Nymphéas noirs
Giverny et Monet. Les jardins, les nymphéas, toujours recommencés. Les nymphéas seront noirs cette fois, car le polar s’invite au cœur de la mémoire impressionniste : le romancier Michel Bussi (auteur de Code Lupin et Omaha crimes) emmène son lecteur dans un village-souvenir, où évoluent trois silhouettes féminines : une vieille femme en grand deuil, une jeune institutrice et une fillette artiste. « La première était méchante, la deuxième était menteuse, la troisième était égoïste ». Ce conte étrange, né de l’aquatique et du végétal, prend pied et prend fin dans une atmosphère onirique qui tout entier l’absorbe.
Les trois silhouettes dessinent dans Giverny une ronde macabre. Et lorsqu’un médecin, Jérôme Morval, est retrouvé assassiné, ses maîtresses deviennent rapidement des suspectes. Fleurs du deuil, sirènes et Mélusines, les figures féminines occupent l’espace, autant que les pensées du personnage central.
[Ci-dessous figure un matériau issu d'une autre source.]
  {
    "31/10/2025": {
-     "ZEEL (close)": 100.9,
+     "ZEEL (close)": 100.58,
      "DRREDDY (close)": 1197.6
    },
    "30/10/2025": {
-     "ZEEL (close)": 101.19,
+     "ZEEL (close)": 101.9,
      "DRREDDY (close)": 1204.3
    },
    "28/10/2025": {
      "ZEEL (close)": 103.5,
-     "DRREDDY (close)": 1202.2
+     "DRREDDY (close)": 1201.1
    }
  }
Dans l’air tremblé, l’atmosphère presque engluée de ce trompe-l’œil impressionniste, les lecteurs de Michel Bussi goûteront aussi les clins d’œil qui s’échappent plaisamment du polar : présence (discrète !) du Normandie Magazine, allusions à quelques best-sellers contemporains, refus du pittoresque figé.
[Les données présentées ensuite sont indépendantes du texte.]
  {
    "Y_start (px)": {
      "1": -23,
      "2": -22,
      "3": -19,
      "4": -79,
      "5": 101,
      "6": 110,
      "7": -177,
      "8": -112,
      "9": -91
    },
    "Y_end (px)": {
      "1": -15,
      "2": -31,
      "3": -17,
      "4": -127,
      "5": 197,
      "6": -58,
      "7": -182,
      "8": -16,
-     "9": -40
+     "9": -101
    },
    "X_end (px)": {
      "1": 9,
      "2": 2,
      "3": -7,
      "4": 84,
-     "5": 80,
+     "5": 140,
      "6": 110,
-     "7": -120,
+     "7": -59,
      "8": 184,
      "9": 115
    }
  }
Les trois femmes – en rose, en gris, en noir – captivent le jeune policier Laurenç Sérénac, fraichement débarqué du Sud. La tension et le suspens vont ainsi, crescendo, au sein du village-lumière. Mais les mystères qui s’y révèlent, sous l’égide d’Aragon, sont de l’humain avant toute chose : « Une plainte étranglée en renaît plus touchante / Quand l’écho la reprend avec fidélité. »
Gwenaëlle Ledot.
Nymphéas noirs, de Michel Bussi, Paris, Presses de la cité, janvier 2011, 438 pages, 21 euros.